### What to produce
Exactly the lines below from the one with "Android 5.1.1 target" up to and including the one with "Support iOS devices" make up the answer, with nothing else added.

### Extracted records

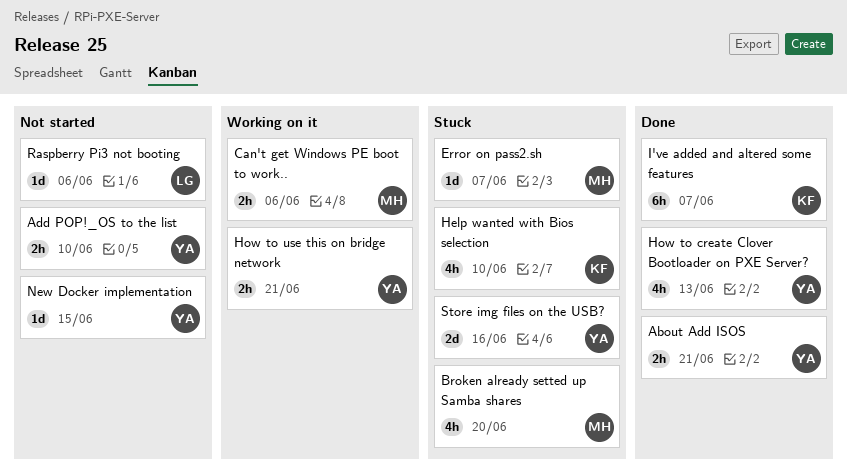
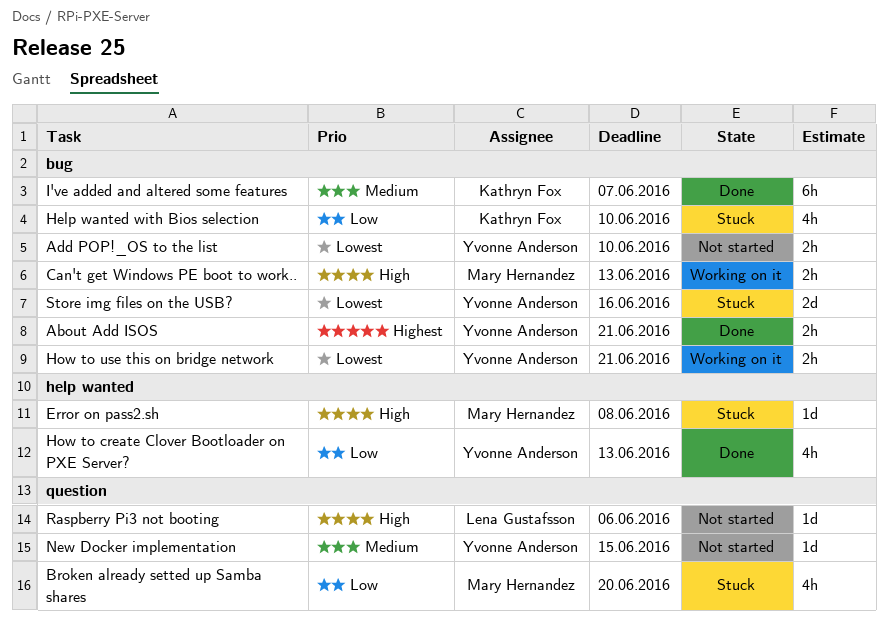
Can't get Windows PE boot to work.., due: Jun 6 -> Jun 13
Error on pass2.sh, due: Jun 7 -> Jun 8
==
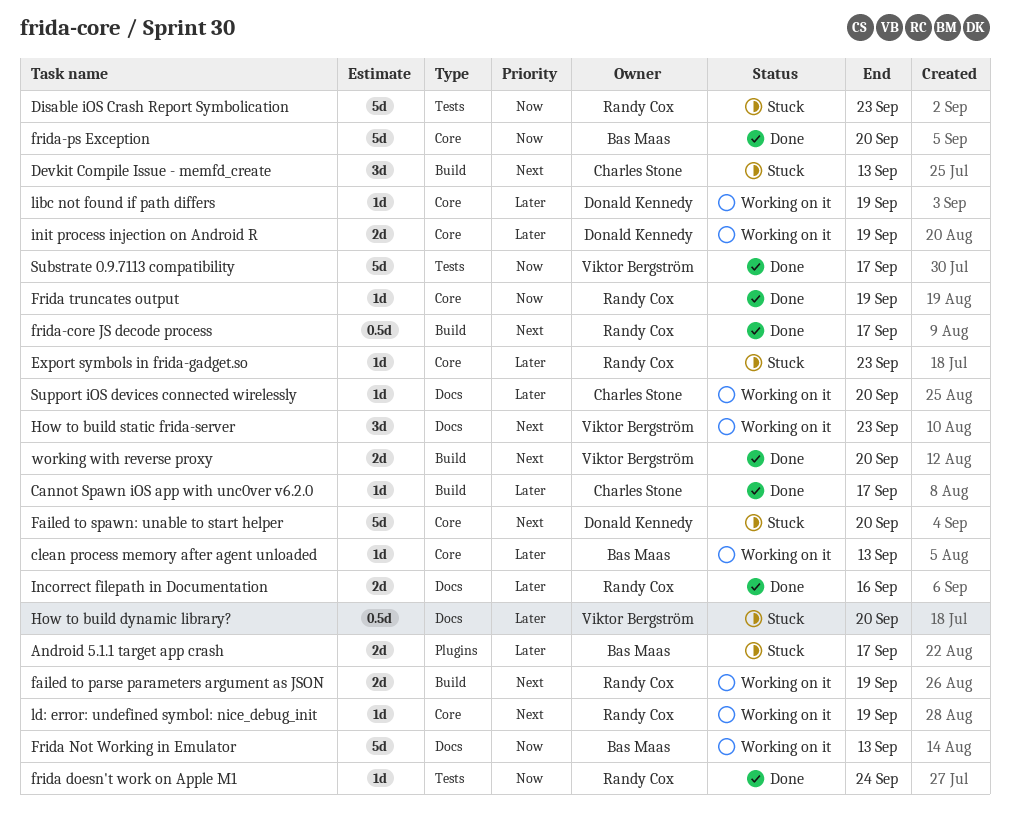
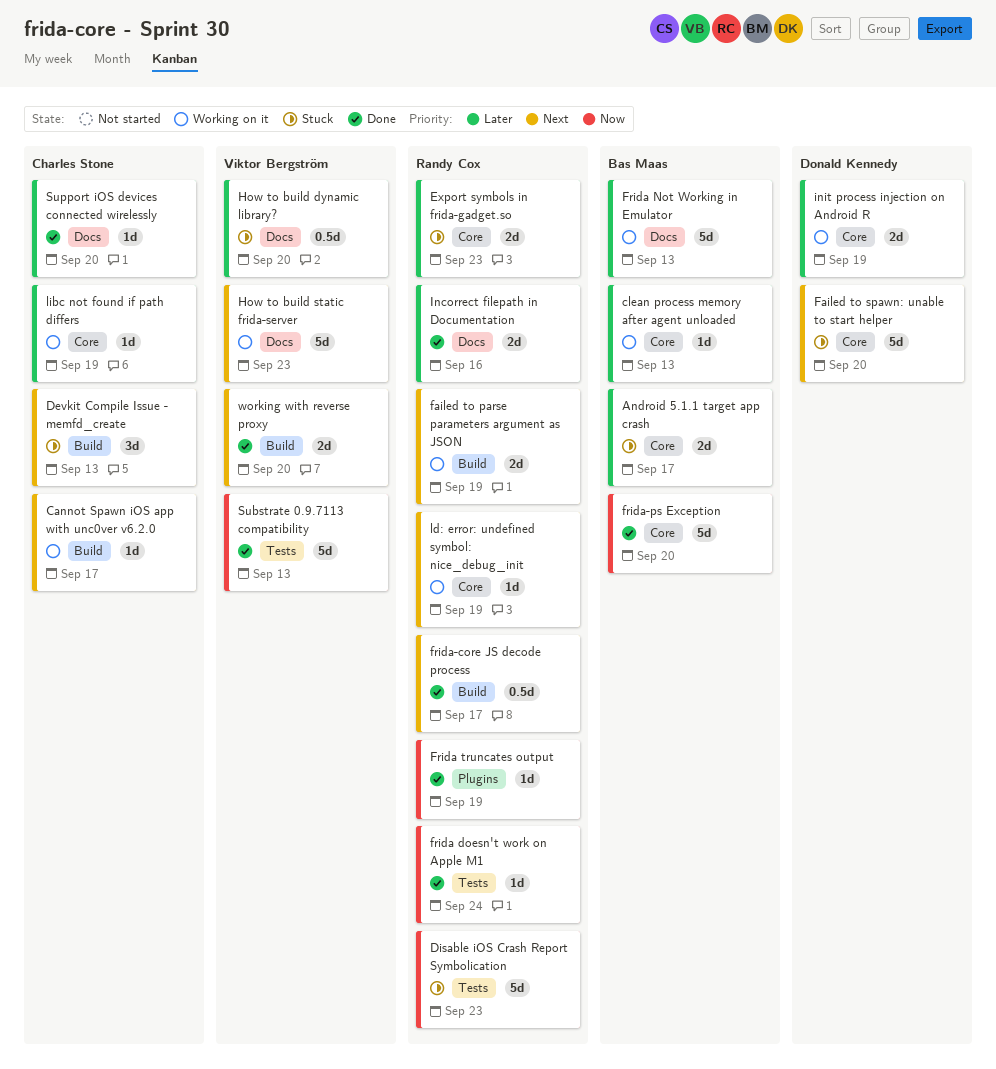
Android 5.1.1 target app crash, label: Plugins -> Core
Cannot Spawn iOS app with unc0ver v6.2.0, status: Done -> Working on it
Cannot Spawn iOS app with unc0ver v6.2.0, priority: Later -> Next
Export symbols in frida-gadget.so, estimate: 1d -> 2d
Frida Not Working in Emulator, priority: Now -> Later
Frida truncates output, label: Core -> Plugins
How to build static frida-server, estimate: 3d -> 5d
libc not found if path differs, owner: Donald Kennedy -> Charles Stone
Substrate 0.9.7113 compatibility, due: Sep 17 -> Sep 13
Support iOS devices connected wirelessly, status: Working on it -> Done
---
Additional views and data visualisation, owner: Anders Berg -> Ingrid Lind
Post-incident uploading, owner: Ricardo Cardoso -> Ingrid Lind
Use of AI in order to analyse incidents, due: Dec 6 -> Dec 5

### Exercise result
Android 5.1.1 target app crash, label: Plugins -> Core
Cannot Spawn iOS app with unc0ver v6.2.0, status: Done -> Working on it
Cannot Spawn iOS app with unc0ver v6.2.0, priority: Later -> Next
Export symbols in frida-gadget.so, estimate: 1d -> 2d
Frida Not Working in Emulator, priority: Now -> Later
Frida truncates output, label: Core -> Plugins
How to build static frida-server, estimate: 3d -> 5d
libc not found if path differs, owner: Donald Kennedy -> Charles Stone
Substrate 0.9.7113 compatibility, due: Sep 17 -> Sep 13
Support iOS devices connected wirelessly, status: Working on it -> Done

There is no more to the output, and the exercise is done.